[Stored data entries]
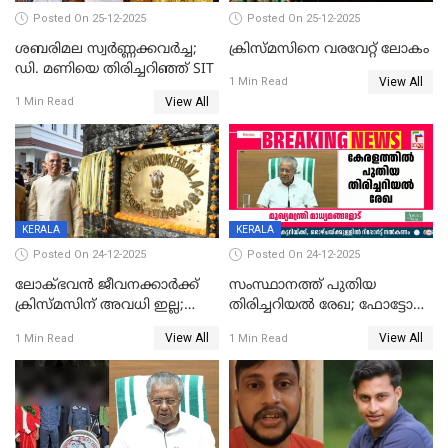
Posted On 25-12-2025
Posted On 25-12-2025
ശബരിമല സ്വര്‍ണ്ണക്കവര്‍ച്ച;
ക്രിസ്മസിനെ വരവേറ്റ് ലോകം
ഡി. മണിയെ തിരിച്ചറിഞ്ഞ് SIT
View All
1 Min Read
View All
1 Min Read
KERALA
KERALA
Posted On 24-12-2025
Posted On 24-12-2025
ലോക്ഭവൻ ജീവനക്കാർക്ക്
സംസ്ഥാനത്ത് പുതിയ
ക്രിസ്മസിന് അവധി ഇല്ല;
തിരിച്ചറിയല്‍ രേഖ; ഫോട്ടോ
ഹാജരാവാൻ ഉത്തരവ്
പതിപ്പിച്ച നേറ്റിവിറ്റി കാര്‍ഡ്
View All
View All
1 Min Read
1 Min Read
നല്‍കുമെന്ന് മുഖ്യമന്ത്രി; SIR
ഹെല്‍പ് ഡസ്‌കുകള്‍
ആരംഭിക്കാന്‍ മന്ത്രിസഭാ
യോഗ തീരുമാനം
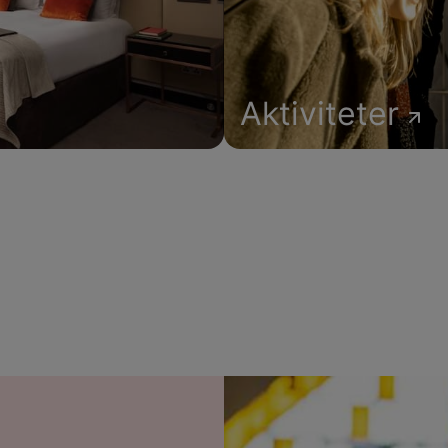
Aktiviteter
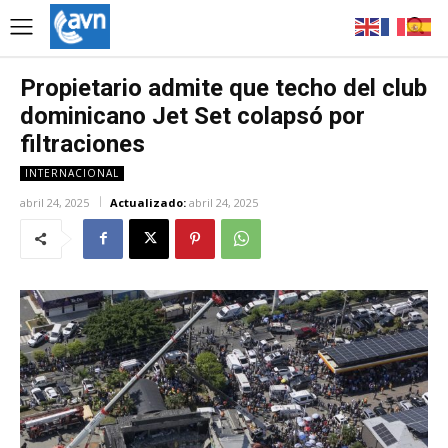
Propietario admite que techo del club
dominicano Jet Set colapsó por
filtraciones
INTERNACIONAL
abril 24, 2025
Actualizado:
abril 24, 2025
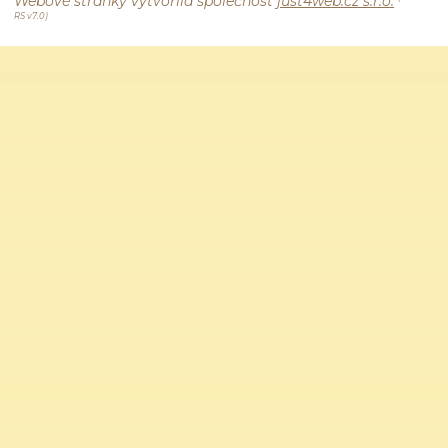
Webové stránky vytvořila společnost
just4web.cz s.r.o.
RS v7.0)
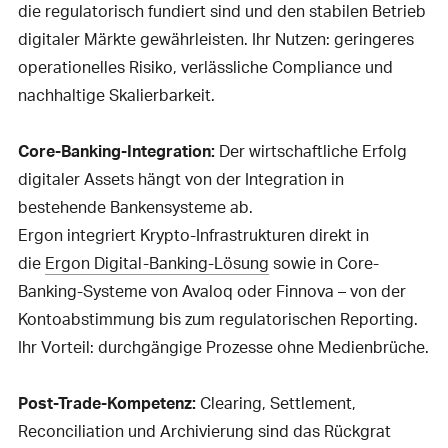
die regulatorisch fundiert sind und den stabilen Betrieb
digitaler Märkte gewährleisten. Ihr Nutzen: geringeres
operationelles Risiko, verlässliche Compliance und
nachhaltige Skalierbarkeit.
Core-Banking-Integration:
Der wirtschaftliche Erfolg
digitaler Assets hängt von der Integration in
bestehende Bankensysteme ab.
Ergon integriert Krypto-Infrastrukturen direkt in
die
Ergon Digital-Banking-Lösung
sowie in Core-
Banking-Systeme von Avaloq oder Finnova – von der
Kontoabstimmung bis zum regulatorischen Reporting.
Ihr Vorteil: durchgängige Prozesse ohne Medienbrüche.
Post-Trade-Kompetenz:
Clearing, Settlement,
Reconciliation und Archivierung sind das Rückgrat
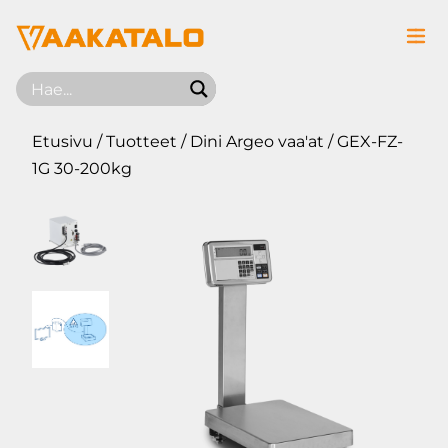
Siirry sisältöön
Etusivu
/
Tuotteet
/
Dini Argeo vaa'at
/ GEX-FZ-
1G 30-200kg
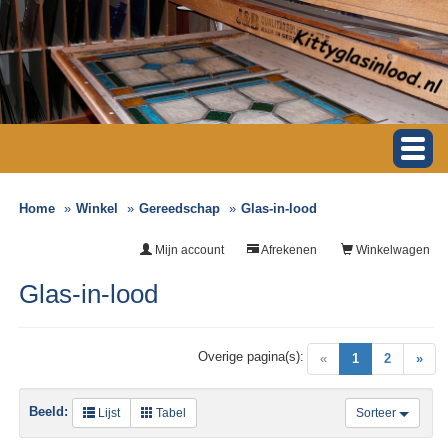
Home
Winkel
Gereedschap
Glas-in-lood
Mijn account
Afrekenen
Winkelwagen
Glas-in-lood
Overige pagina(s):
(current)
«
1
2
»
Beeld:
Lijst
Tabel
Sorteer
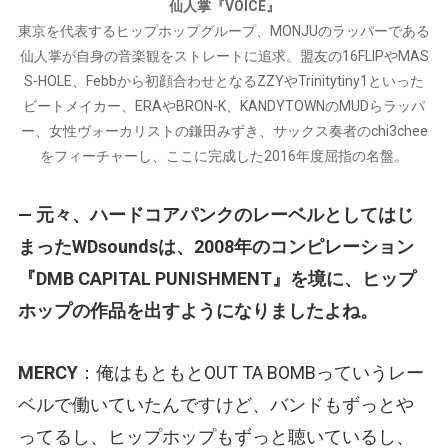
仙人掌『VOICE』
東京を代表するヒップホップグループ、MONJUのラッパーである
仙人掌が自身の音楽観をストレートに追求。盟友の16FLIPやMAS
S-HOLE、Febbから初顔合わせとなるZZYやTrinitytiny1といった
ビートメイカー、ERAやBRON-K、KANDYTOWNのMUDらラッパ
ー、女性ヴォーカリストの鎌田みずき、サックス奏者のchi3chee
をフィーチャーし、ここに完成した2016年度屈指の名盤。
— 元々、ハードコアパンクのレーベルとしてはじ
まったWDsoundsは、2008年のコンピレーション
『DMB CAPITAL PUNISHMENT』を境に、ヒップ
ホップの作品を出すようになりましたよね。
MERCY
：俺はもともとOUT TA BOMBっていうレー
ベルで働いていたんですけど、バンドもずっとや
ってるし、ヒップホップもずっと聴いているし、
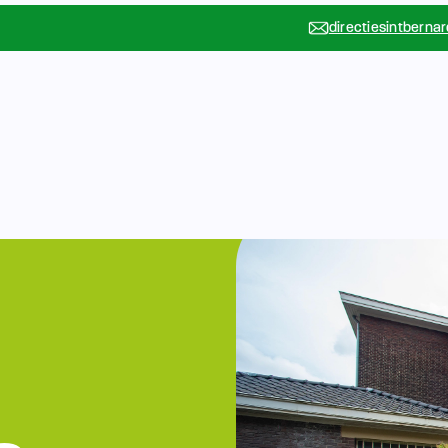
directiesintberna
Vakanties
Rondleidin
….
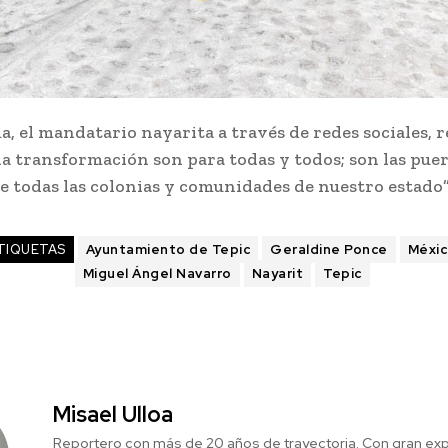
a, el mandatario nayarita a través de redes sociales, r
a transformación son para todas y todos; son las puer
e todas las colonias y comunidades de nuestro estado”
TIQUETAS
Ayuntamiento de Tepic
Geraldine Ponce
Méxi
Miguel Ángel Navarro
Nayarit
Tepic
Misael Ulloa
Reportero con más de 20 años de trayectoria. Con gran exp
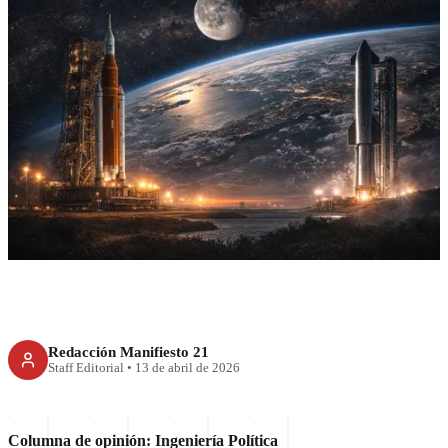
RECIENTE
Artemis II y SpaceX: quién
llevó a la humanidad a la
Luna… y quién controlará lo
que sigue
Redacción Manifiesto 21
Staff Editorial
•
13 de abril de 2026
Columna de opinión: Ingeniería Política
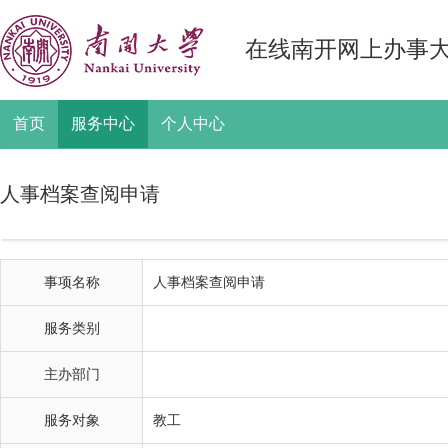
在线南开网上办事
首页
服务中心
个人中心
人事档案查阅申请
事项名称
人事档案查阅申请
服务类别
主办部门
服务对象
教工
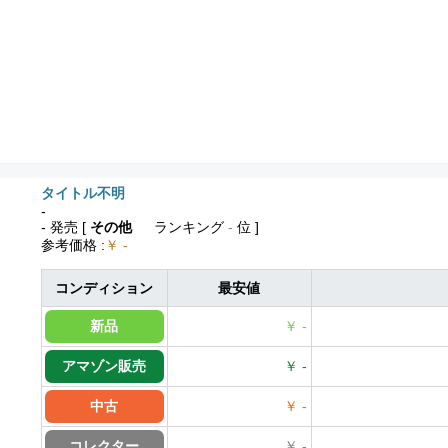
タイトル不明
-
- 発売
[
その他
ランキング
-
位 ]
参考価格
:
￥ -
コンディション
最安値
新品
￥ -
アマゾン販売
￥ -
中古
￥ -
コレクター
￥ -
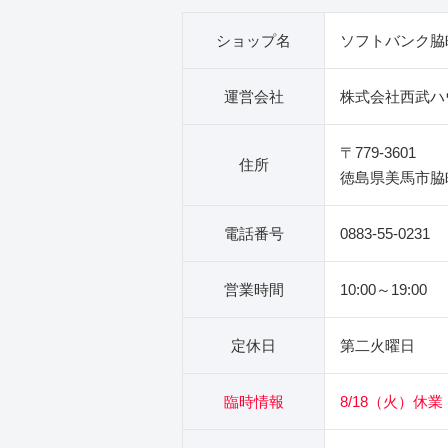
ショップ名
ソフトバンク脇
運営会社
株式会社西武ハ
〒779-3601
住所
徳島県美馬市脇町
電話番号
0883-55-0231
営業時間
10:00～19:00
定休日
第二火曜日
臨時情報
8/18（火）休業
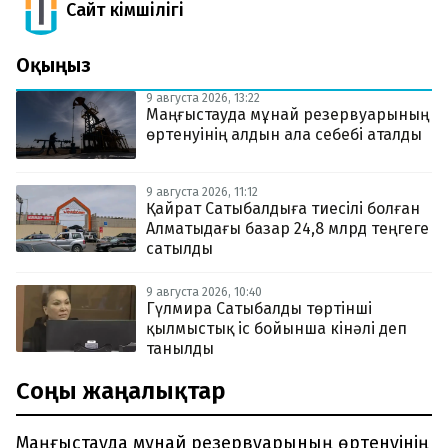
Сайт Әкімшілігі
Оқыңыз
9 августа 2026, 13:22
Маңғыстауда мұнай резервуарының
өртенуінің алдын ала себебі аталды
9 августа 2026, 11:12
Қайрат Сатыбалдыға тиесілі болған
Алматыдағы базар 24,8 млрд теңгеге
сатылды
9 августа 2026, 10:40
Гүлмира Сатыбалды төртінші
қылмыстық іс бойынша кінәлі деп
танылды
Соңғы жаңалықтар
Маңғыстауда мұнай резервуарының өртенуінің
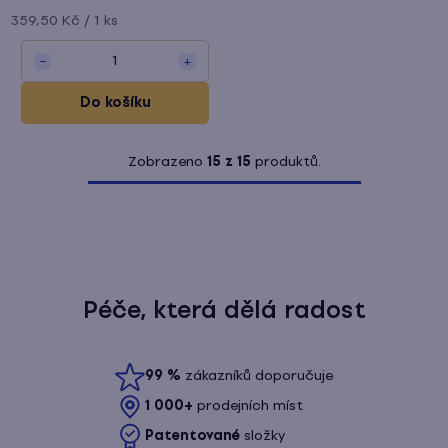
Měrná
359,50 Kč / 1 ks
cena:
1
−
+
Do košíku
Zobrazeno
15 z 15
produktů.
O
v
l
á
d
Péče, která dělá radost
a
c
99
%
zákazníků doporučuje
í
1 000+
prodejních míst
p
Patentované
složky
r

» Task instructions: Which lines of the data contain the string "Integration"? Copy each of them.

» Answer for this exercise:
Core-Banking-Integration:
digitaler Assets hängt von der Integration in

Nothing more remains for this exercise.